:: Source document ::
Transnational platforms include those linked to the European Union, such as Europeana and, since 2006, EuropArchive. Several Dutch maritime museums have pooled their resources in Maritiemdigitaal, while the Ministry of Defence hosts the NIMH, the Nederlands Instituut voor Militaire Historie.

Since 1999 the Netherlands government has been developing the Digital Heritage Network (DEN), based in the National Archives. The Ministry of Education and Culture's cultural heritage service maintains its own website,21 as well as supporting others, such as the recently renewed Geheugen van Nederland. This now provides access to the National Collection of the Netherlands and photographs from the National Archives. Government funding has also been invested in soft power projects involving former colonies.22 The Dutch National Archives, a world leader in digitalisation projects, offers documents online and collaborates with former colonies. The Atlas van Mutual Heritage (AMH) repackaged the visual legacy of the Dutch East and West India Companies, including maps; the linking of the historic image to the current Google Maps location is an extra twist. The Indonesian National Archives (ANRI) online resources now include the Batavia Daghregisters (the VOC diary of events), the De Haan map collection, Siam diplomatic letters and many lesser collections useful for Batavia's urban social history.23 The Harta Karun project is among ANRI initiatives funded by the Corts Foundation. This offers annotated key documents and is an excellent way of making historical texts more accessible.24

Useful sources can be found in specialist institutions such as the medicine-focussed Wellcome Library (1949) and those of universities.25 The latter encompass the Guillemard collection of photographs and diaries from the 1886 expedition to the eastern archipelagos,26 now kept in the Cambridge University Library, the University of Texas map collection, Michigan's extensive holdings (with a focus on the Philippines), those of Cornell and Wisconsin, or, less predictably, Bristol's impressive Visualising China or Lafayette University's images of pre-war Indonesia.27

Using illustrations from books and periodicals once required visits to libraries. Then Project Gutenberg (1971) led the way to free access to digital texts, followed by others, such as Internet Archive (1996) and the Hathi Trust (2008). The Internet Archive, for example, has a modest 500 titles for Celebes but 16 films. The latter has over half a million full-text books relating to the Dutch East Indies, over 550,000 references to Celebes, and 34 for humble Hoamoal. It also hosts the Wayback Machine, an evolving, and easily searchable, internet archive of the internet; this began in 1996. The Hathi search function locates periodical articles from, for example, the Tijdschrift voor Indische Taal-, Land- en Volkenkunde, complete with coloured plates.28 For the Netherlands, Delpher (2013) has become an indispensable resource. Not only has it digitalised colonial newspapers (partly searchable) but is also offering an ever-growing selection of Dutch books. Now that there are often multiple copies online it is possible to compare different versions of the same work. The results of two nineteenth century scientific commissions in the Indies can act as example: Caspar G.C. Reinwardt's Royal Commission on Agriculture, Science and Art in the colonies, which began research in the Indies in 1816,29 and Coenraad Jacob Temminck's Natuurkundige Commissie voor Nederlandsch-Indië , established in 1820. 30

Reinward's Reis31 is available in Google and Delpher versions, while Salomon Müller's ethnographic work for the Temminck commission (1838) is best consulted as one of the many well-presented and searchable works in the Biodiversity Library (est. 2005).32 Nineteenth century travel accounts are also online, including those of Kolff33, van der Hart34, van der Crab35, and a selection of voyages to West New Guinea.36 Digital versions of classics on the eastern islands such as Riedel37 and de Clercq38 are also available. The former is offered through Columbia University, while the Smithsonian Library provides both the Dutch original and an English translation of de Clercq's Ternate.

:: The task ::
Reproduce everything in the passage on digital heritage collections from "Reinward's Reis31 is" down to "de Clercq's Ternate.", without any changes.

:: Records supplied ::
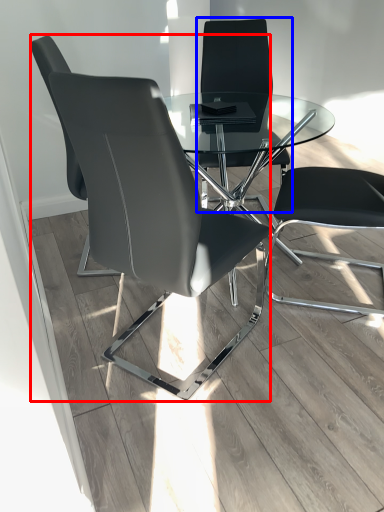
Question: Which object appears closest to the camera in this image, chair (highlighted by a red box) or chair (highlighted by a blue box)?

Choices:
 (A) chair
 (B) chair

Answer: (A)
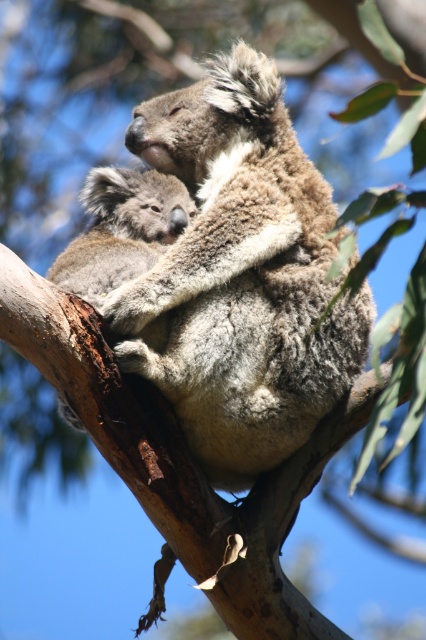
Question: Can you confirm if fuzzy brown koala at center is wider than fuzzy gray koala at center?

Choices:
 (A) yes
 (B) no

Answer: (A)

Question: Is fuzzy brown koala at center to the left of fuzzy gray koala at center from the viewer's perspective?

Choices:
 (A) yes
 (B) no

Answer: (B)

Question: Does fuzzy brown koala at center have a lesser width compared to fuzzy gray koala at center?

Choices:
 (A) yes
 (B) no

Answer: (B)

Question: Among these points, which one is farthest from the camera?

Choices:
 (A) (340, 323)
 (B) (74, 244)

Answer: (B)

Question: Which point is closer to the camera?

Choices:
 (A) fuzzy brown koala at center
 (B) fuzzy gray koala at center

Answer: (A)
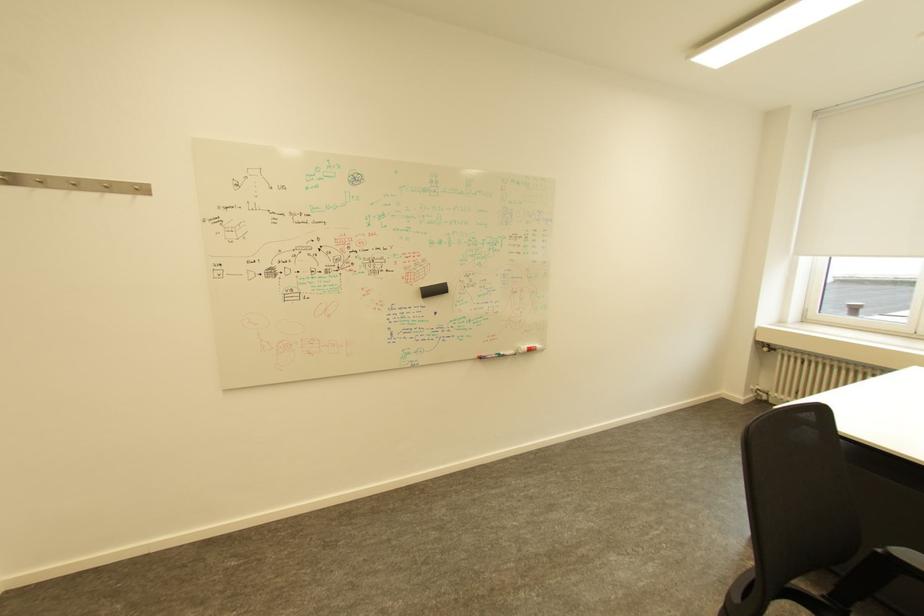
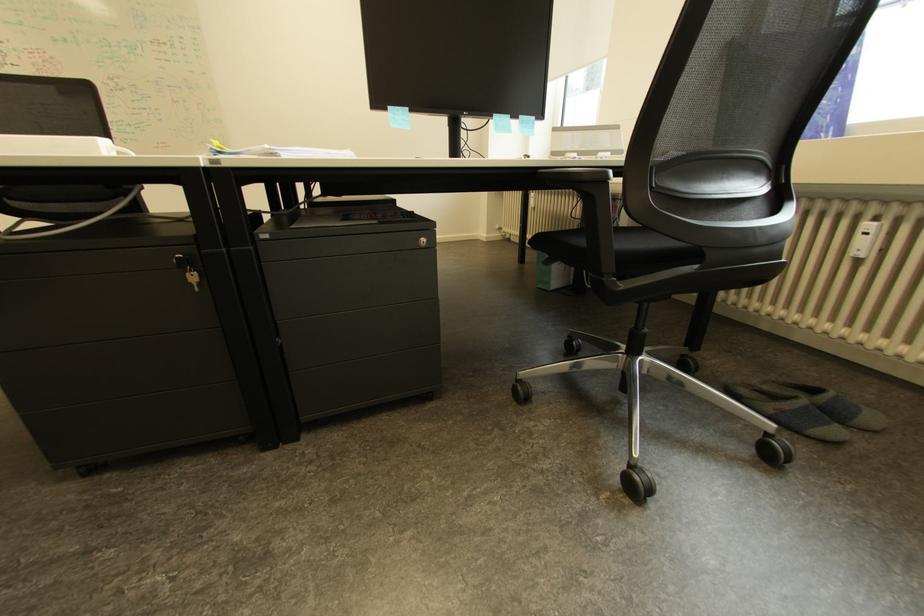
Question: The images are taken continuously from a first-person perspective. In which direction are you moving?

Choices:
 (A) Left
 (B) Right
 (C) Forward
 (D) Backward

Answer: (B)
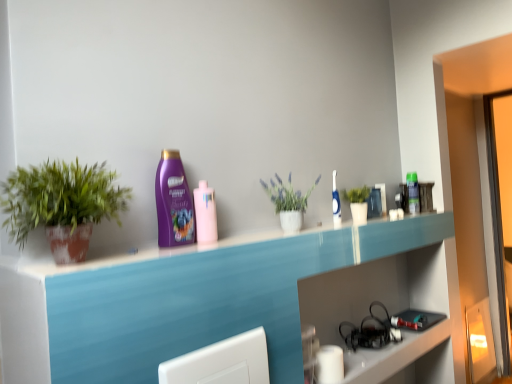
Question: Can you confirm if green matte plant at left, the 3th houseplant in the back-to-front sequence, is shorter than pink glossy mouthwash at center, placed as the 1th mouthwash when sorted from left to right?

Choices:
 (A) no
 (B) yes

Answer: (A)

Question: Is green matte plant at left, the 3th houseplant in the back-to-front sequence, closer to camera compared to pink glossy mouthwash at center, which is counted as the third mouthwash, starting from the right?

Choices:
 (A) no
 (B) yes

Answer: (B)

Question: Considering the relative sizes of green matte plant at left, arranged as the first houseplant when viewed from the left, and pink glossy mouthwash at center, the third mouthwash from the back, in the image provided, is green matte plant at left, arranged as the first houseplant when viewed from the left, wider than pink glossy mouthwash at center, the third mouthwash from the back,?

Choices:
 (A) yes
 (B) no

Answer: (A)

Question: Can you confirm if green matte plant at left, acting as the first houseplant starting from the front, is thinner than pink glossy mouthwash at center, placed as the 1th mouthwash when sorted from left to right?

Choices:
 (A) no
 (B) yes

Answer: (A)

Question: From the image's perspective, is green matte plant at left, arranged as the first houseplant when viewed from the left, located beneath pink glossy mouthwash at center, positioned as the first mouthwash in front-to-back order?

Choices:
 (A) yes
 (B) no

Answer: (B)

Question: From the image's perspective, is green plastic bottle at upper right, which is the 1th mouthwash in back-to-front order, located above or below green matte plant at upper right, placed as the 1th houseplant when sorted from right to left?

Choices:
 (A) below
 (B) above

Answer: (B)

Question: Which is correct: green plastic bottle at upper right, arranged as the first mouthwash when viewed from the right, is inside green matte plant at upper right, placed as the 1th houseplant when sorted from right to left, or outside of it?

Choices:
 (A) inside
 (B) outside

Answer: (B)

Question: In the image, is green plastic bottle at upper right, arranged as the first mouthwash when viewed from the right, on the left side or the right side of green matte plant at upper right, which is the 1th houseplant in back-to-front order?

Choices:
 (A) left
 (B) right

Answer: (B)

Question: From their relative heights in the image, would you say green plastic bottle at upper right, arranged as the first mouthwash when viewed from the right, is taller or shorter than green matte plant at upper right, marked as the 3th houseplant in a front-to-back arrangement?

Choices:
 (A) short
 (B) tall

Answer: (B)

Question: Would you say green matte plant at upper right, which is counted as the 3th houseplant, starting from the left, is to the left or to the right of purple glossy shampoo at center in the picture?

Choices:
 (A) right
 (B) left

Answer: (A)

Question: Considering the positions of green matte plant at upper right, marked as the 3th houseplant in a front-to-back arrangement, and purple glossy shampoo at center in the image, is green matte plant at upper right, marked as the 3th houseplant in a front-to-back arrangement, bigger or smaller than purple glossy shampoo at center?

Choices:
 (A) small
 (B) big

Answer: (B)

Question: From a real-world perspective, relative to purple glossy shampoo at center, is green matte plant at upper right, which is the 1th houseplant in back-to-front order, vertically above or below?

Choices:
 (A) below
 (B) above

Answer: (A)

Question: Is green matte plant at upper right, which is counted as the 3th houseplant, starting from the left, in front of or behind purple glossy shampoo at center in the image?

Choices:
 (A) front
 (B) behind

Answer: (B)

Question: Considering the positions of white matte vase at center, the 2th houseplant viewed from the front, and green matte plant at left, arranged as the first houseplant when viewed from the left, in the image, is white matte vase at center, the 2th houseplant viewed from the front, taller or shorter than green matte plant at left, arranged as the first houseplant when viewed from the left,?

Choices:
 (A) short
 (B) tall

Answer: (A)

Question: From the image's perspective, is white matte vase at center, which is the second houseplant from back to front, above or below green matte plant at left, the 3th houseplant in the back-to-front sequence?

Choices:
 (A) below
 (B) above

Answer: (B)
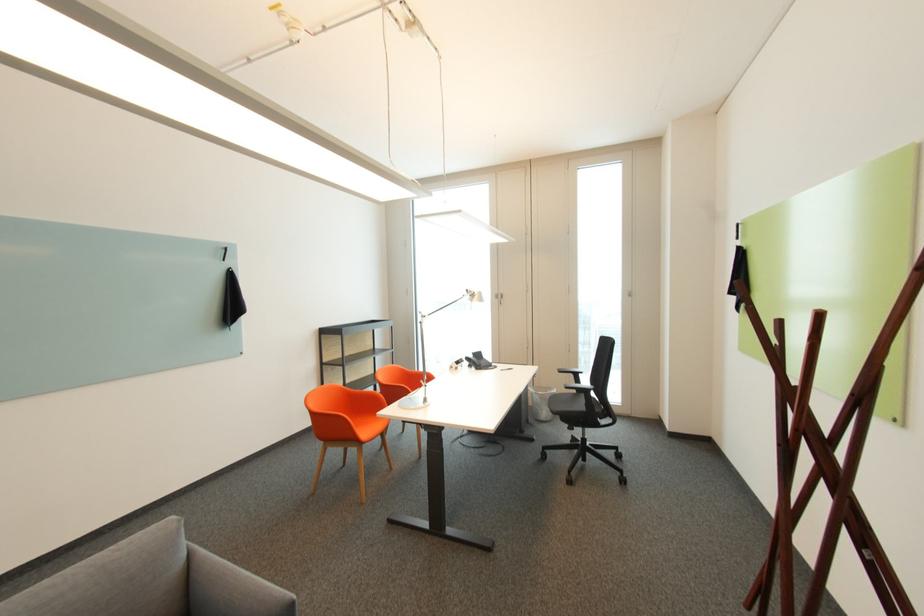
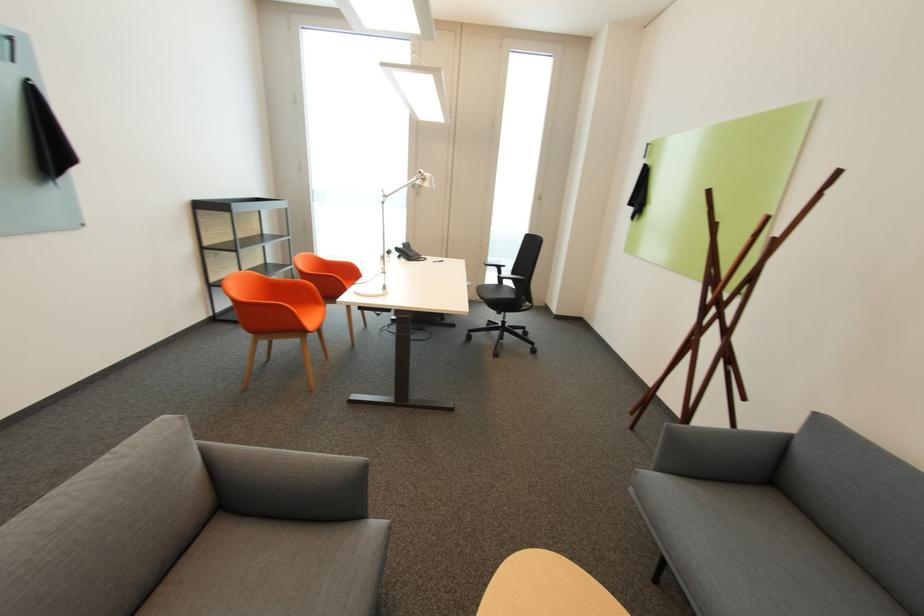
In the second image, find the point that corresponds to [388,386] in the first image.

(310, 275)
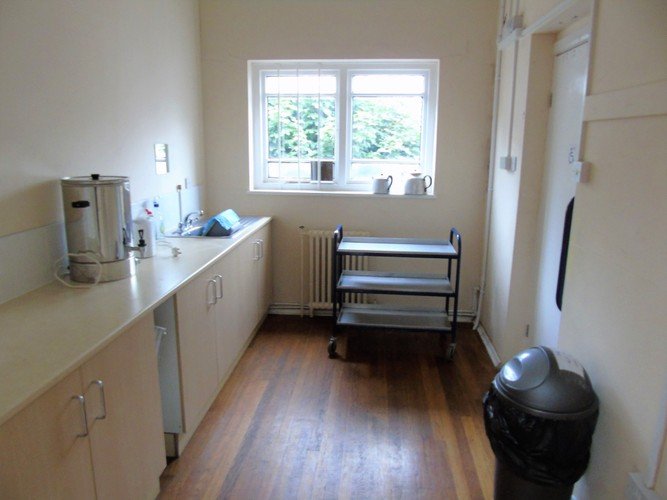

:: Task solution ::
Reinward's Reis31 is available in Google and Delpher versions, while Salomon Müller's ethnographic work for the Temminck commission (1838) is best consulted as one of the many well-presented and searchable works in the Biodiversity Library (est. 2005).32 Nineteenth century travel accounts are also online, including those of Kolff33, van der Hart34, van der Crab35, and a selection of voyages to West New Guinea.36 Digital versions of classics on the eastern islands such as Riedel37 and de Clercq38 are also available. The former is offered through Columbia University, while the Smithsonian Library provides both the Dutch original and an English translation of de Clercq's Ternate.